# Japfest 2015 piccys



## evogeof (Aug 3, 2014)

Enjoy
just a few


----------



## evogeof (Aug 3, 2014)




----------



## evogeof (Aug 3, 2014)




----------



## evogeof (Aug 3, 2014)




----------



## evogeof (Aug 3, 2014)




----------



## evogeof (Aug 3, 2014)

thats your lot hope you enjoyed them.


----------



## David-R (Feb 25, 2010)

Great pics, thanks for sharing


----------



## jps (Aug 1, 2007)

some fantastic photographs - brilliant.....


Have you any of the outside of the R33 GTR V Spec, series III ????

looks a fantastic car! 


thanks,

jps


----------



## Mookistar (Feb 5, 2004)

Thanks for sharing dude. No women tho  Was there the usual massive smash during the track sessions this year?


----------



## K66 SKY (Jan 25, 2005)

Great pics, thanks for sharing these evogeof!


----------



## evogeof (Aug 3, 2014)

Mookistar said:


> Thanks for sharing dude. No women tho  Was there the usual massive smash during the track sessions this year?


the models went the best to be fair  
didn't watch much track action i get caught up chatting to everyone :chuckle:


----------



## ian turbo (Apr 29, 2003)

I was hidden at the back. 



Great pics.


----------



## DINGER B (Jul 8, 2012)

evogeof said:


> the models went the best to be fair
> didn't watch much track action i get caught up chatting to everyone :chuckle:


Very true... Not as good as last year, but there was one model that was stunning, on the toyo stand


----------



## evogeof (Aug 3, 2014)

DINGER B said:


> Very true... Not as good as last year, but there was one model that was stunning, on the toyo stand


last year was a wash out


----------



## gaaables (Mar 5, 2005)

RI love the drift pics you got there. Some great track positioning going on too. Mine was there too supporting a local stand


----------



## K66 SKY (Jan 25, 2005)

DINGER B said:


> * but there was one model that was stunning, on the toyo stand *


If you were on about the wide bodied Nissan GT-R that was missing its custom made wheels that cost its Owner £17k, then I can totally agree with you!

but....

If you were on about the skinny lycra clad woman basking in fake tan, I'll pass on this one thanks.

:chuckle:


----------



## Clarkep (Mar 13, 2015)

K66 SKY said:


> If you were on about the wide bodied Nissan GT-R that was missing its custom made wheels that cost its Owner £17k, then I can totally agree with you!
> 
> but....
> 
> ...



You much preferred the blonde in the pics above with the three bellys and *** on the go ?


----------



## Max Boost (Apr 9, 2010)

Geof, your picture taking has improved. Or did you actually bother to delete all the shitty ones before you uploaded this time?
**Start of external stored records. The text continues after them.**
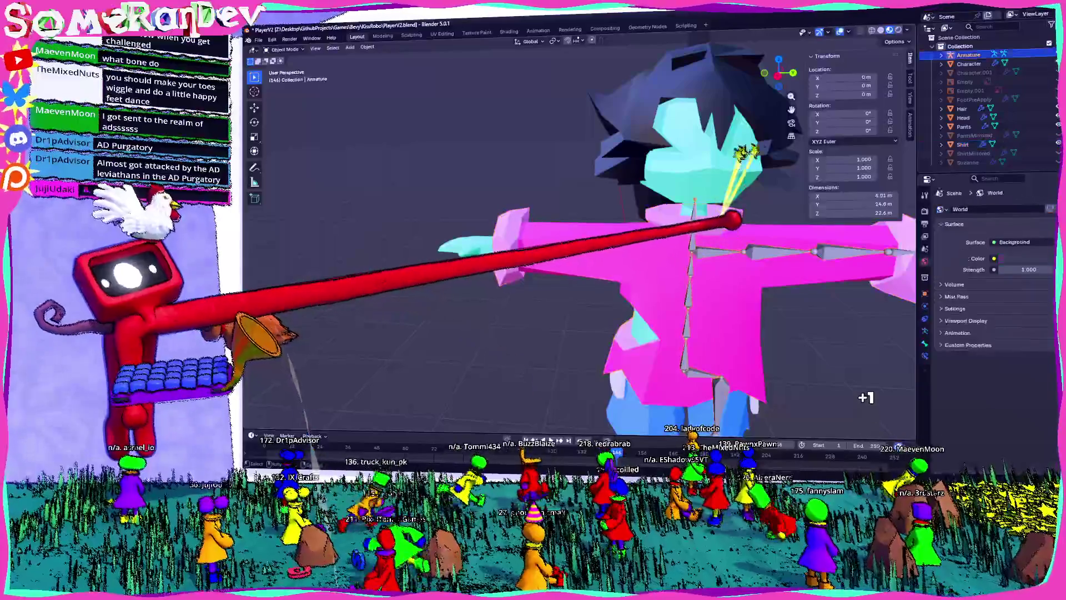
- Browse the armature's object context menu and dismiss it without changes
right_click(726, 233)
mouse_move(689, 337)
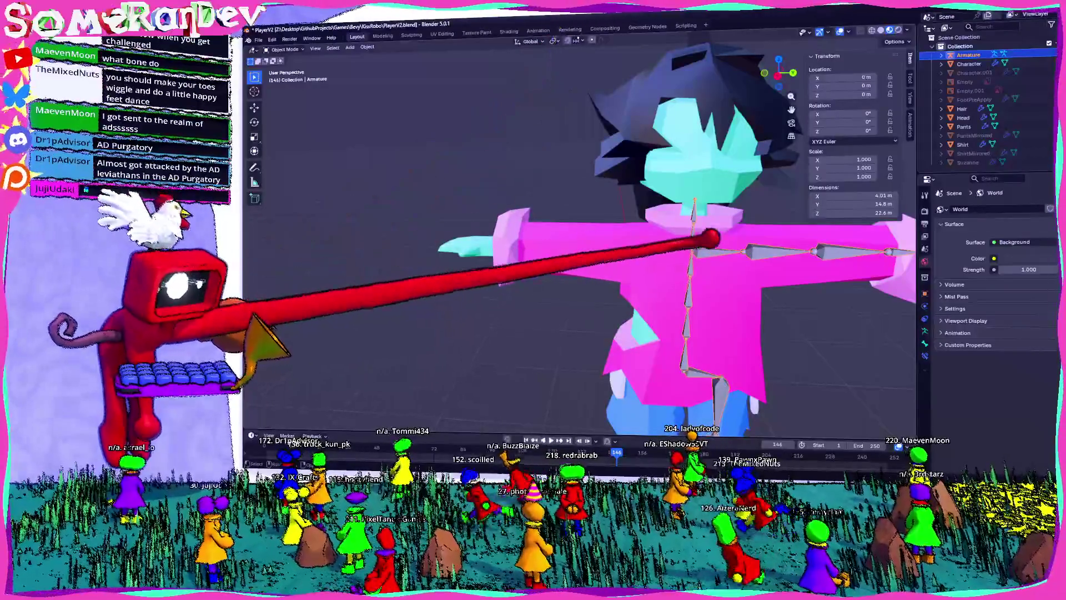
left_click(368, 47)
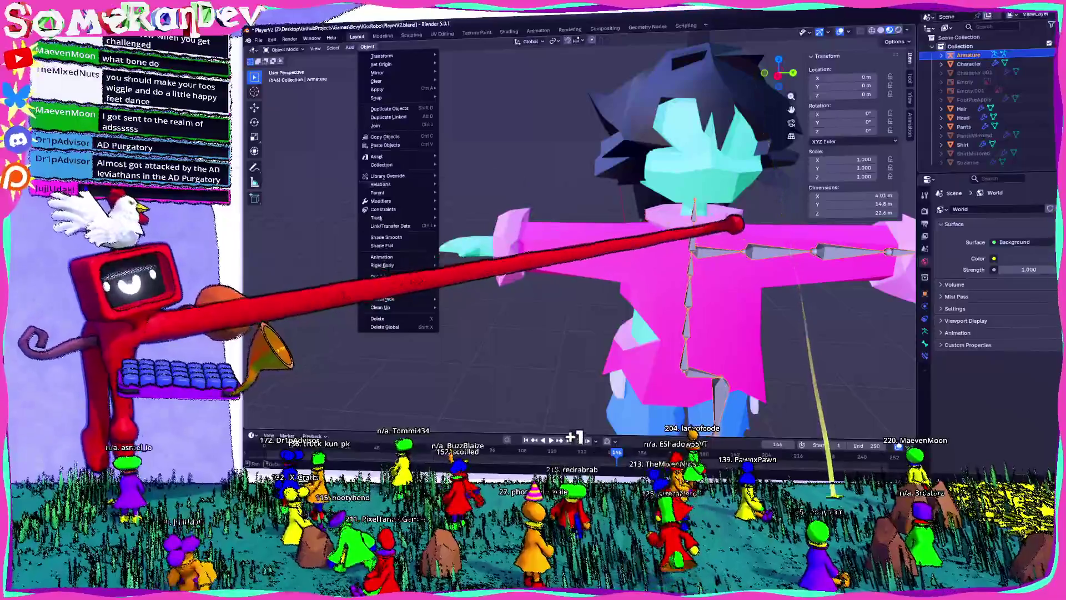
right_click(627, 242)
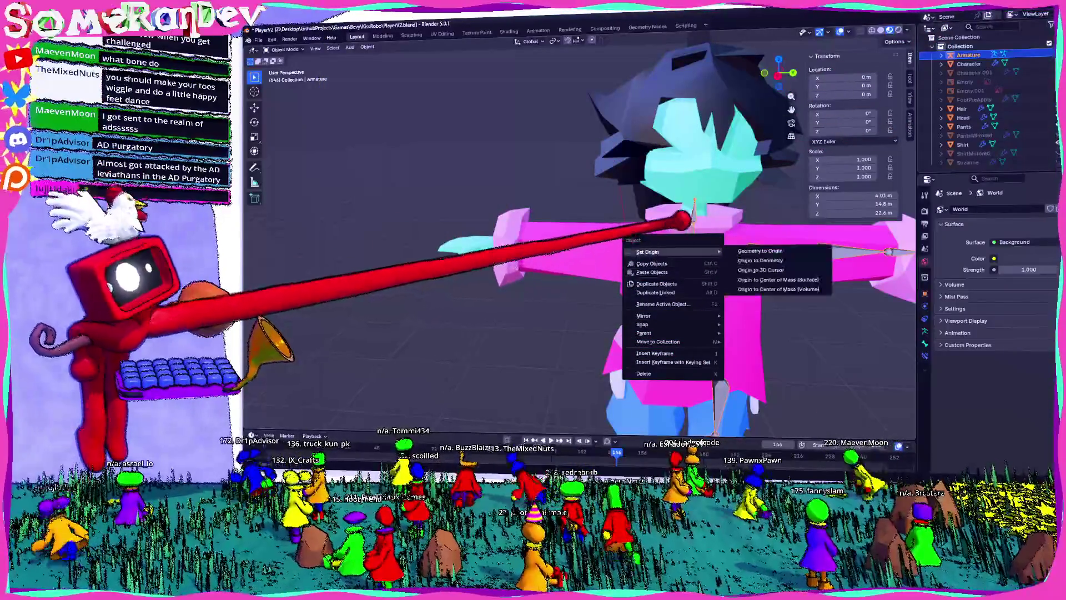
mouse_move(673, 332)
Either way, much better than your usual photocarpetbombing activities.


----------



## Max Boost (Apr 9, 2010)

evogeof said:


> the models went the best to be fair



If you want better models at car shows, use these people; Better Models For Car Shows :chuckle:


----------



## evogeof (Aug 3, 2014)

Max Boost said:


> Geof, your picture taking has improved. Or did you actually bother to delete all the shitty ones before you uploaded this time?
> 
> Either way, much better than your usual photocarpetbombing activities.


come on max give me your mlr user name then. :chuckle::chuckle:

yes i deleted most of the crap


----------



## marco220 (Apr 16, 2015)

Amount of really good cars is smashing!!! I hope I can be part of it next year!


----------



## K66 SKY (Jan 25, 2005)

*You ain't gonna meet the perfect Woman at a car show....*



Clarkep said:


> *You much preferred the blonde in the pics above with the three bellys and *** on the go ? *


What the _"Newport JDM"_ Whale??

No thanks either because it reminds me of an R35 on what She must cost to maintain in beer, **** and food.....:runaway:


----------



## Q-GTR (May 3, 2015)

saw your GT-R T the premm inn when a lad from our group asked if you was Geoff you took pics of our group the 86/BRZ clan, your GT-R looked amazing and clean full respect!


----------



## evogeof (Aug 3, 2014)

Q-GTR said:


> saw your GT-R T the premm inn when a lad from our group asked if you was Geoff you took pics of our group the 86/BRZ clan, your GT-R looked amazing and clean full respect!


Cheers. Some lovely cars there that night. We always stop there it's close to track and the rooms are perfect.


----------



## Jayman (Jun 30, 2012)

great photos, i only wish i could have gone  is there a japfest season finale later this year? if so i will attend then.


----------



## evogeof (Aug 3, 2014)

Jayman said:


> great photos, i only wish i could have gone  is there a japfest season finale later this year? if so i will attend then.


yes thats at santachav i mean santapod :chuckle:


----------



## matty32 (Dec 18, 2005)

best car, definitely the NSX-R


----------